FFRF has signed on to an amicus brief in support of a gay couple refused a wedding cake by a Colorado bakery owner. While it doesn’t usually get involved with non-Establishment Clause issues, FFRF strongly opposes redefining “religious freedom” to include the right to discriminate.
Jack Phillips, owner of Masterpiece Cakeshop in Lakewood, refused to make a cake for David Mullins and Charlie Craig for their 2012 wedding reception. “I’m a follower of Jesus Christ so you can say it’s a religious belief, but I believe that the bible teaches that that’s not an OK thing,” said Phillips.
The American Civil Liberties Union of Colorado brought a case on the couple’s behalf. The state Civil Rights Commission ruled in May 2014 that the business violated state anti-discrimination laws, ordering the bakery to change its policy. The bakery’s appeal sits at the Colorado Court of Appeals.
FFRF joined Americans United for Separation of Church and State’s amicus brief, written by AU Legal Director Ayesha Khan.
The order telling Phillips to stop discriminating does not violate his rights to free speech and free exercise of religion, the brief argues. Cakes are made to order for customers, who commission them for their own enjoyment, “not because they want to assist the bakery in expressing itself.”
Requiring the bakery to make cakes for gay couples doesn’t force the business to proclaim its approval of gays, notes the brief.

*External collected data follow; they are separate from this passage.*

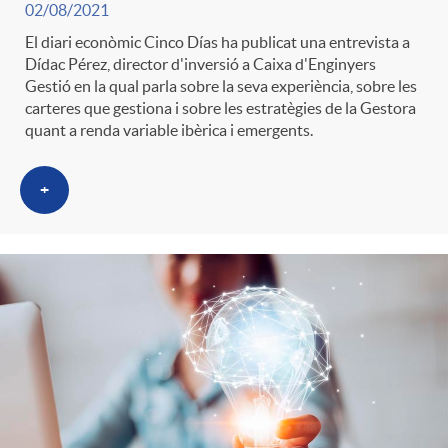
02/08/2021
El diari econòmic Cinco Días ha publicat una entrevista a
Dídac Pérez, director d'inversió a Caixa d'Enginyers
Gestió en la qual parla sobre la seva experiència, sobre les
carteres que gestiona i sobre les estratègies de la Gestora
quant a renda variable ibèrica i emergents.
+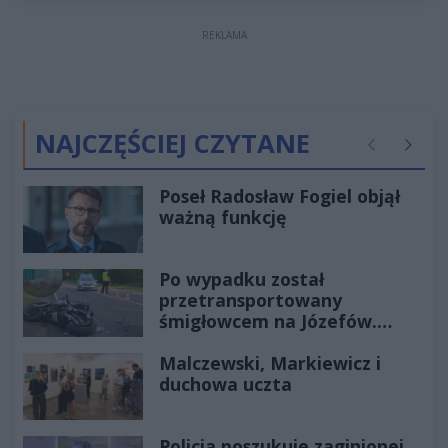
REKLAMA
NAJCZĘŚCIEJ CZYTANE
Poprzednie
Następ
Poseł Radosław Fogiel objął
ważną funkcję
Po wypadku został
przetransportowany
śmigłowcem na Józefów.
Historia mrozi krew w żyłach
Malczewski, Markiewicz i
duchowa uczta
Policja poszukuje zaginionej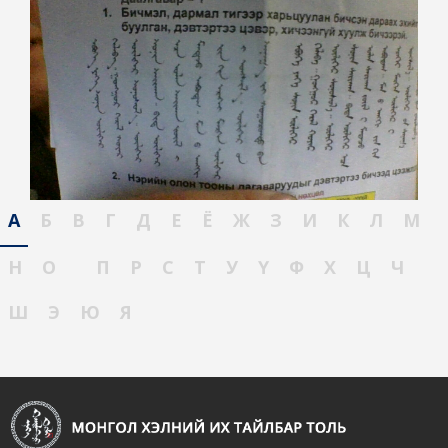
А
Б
В
Г
Д
Е
Ё
Ж
З
И
К
Л
М
Н
О
П
Р
С
Т
У
Ү
Ф
Х
Ц
Ч
Ш
Э
Ю
Я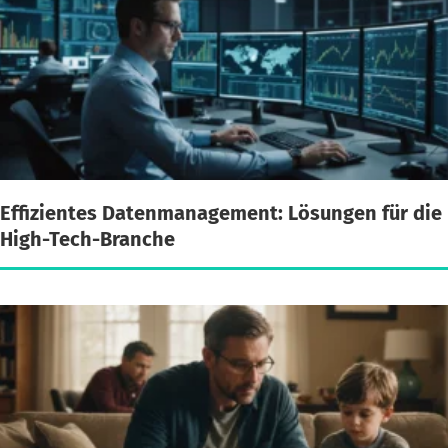
Effizientes Datenmanagement: Lösungen für die
High-Tech-Branche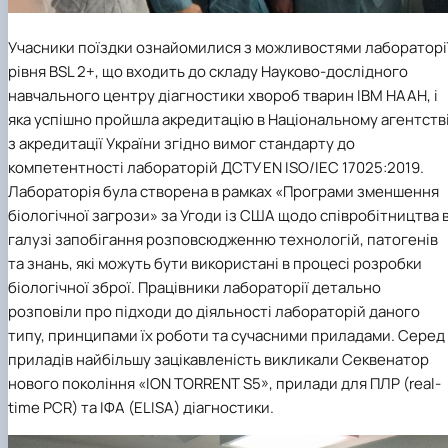
Учасники поїздки ознайомилися з можливостями лабораторі
рівня BSL 2+, що входить до складу Науково-дослідного
навчального центру діагностики хвороб тварин ІВМ НААН, і
яка успішно пройшла акредитацію в Національному агентств
з акредитації України згідно вимог стандарту до
компетентності лабораторій ДСТУ EN ISO/IEC 17025:2019.
Лабораторія була створена в рамках «Програми зменшення
біологічної загрози» за Угоди із США щодо співробітництва 
галузі запобігання розповсюдженню технологій, патогенів
та знань, які можуть бути використані в процесі розробки
біологічної зброї. Працівники лабораторії детально
розповіли про підходи до діяльності лабораторій даного
типу, принципами їх роботи та сучасними приладами. Серед
приладів найбільшу зацікавленість викликали Секвенатор
нового покоління «ION TORRENT S5», прилади для ПЛР (real-
time PCR) та ІФА (ELISA) діагностики.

A business might serve gay people “because it wishes to increase its revenue by serving as many customers as possible, because it values same-sex marriages as much as straight couples’ marriages, because it did not inquire about its customers’ sexual orientations and does not consider that information relevant to its business, or because it simply wishes to follow applicable state antidiscrimination laws.”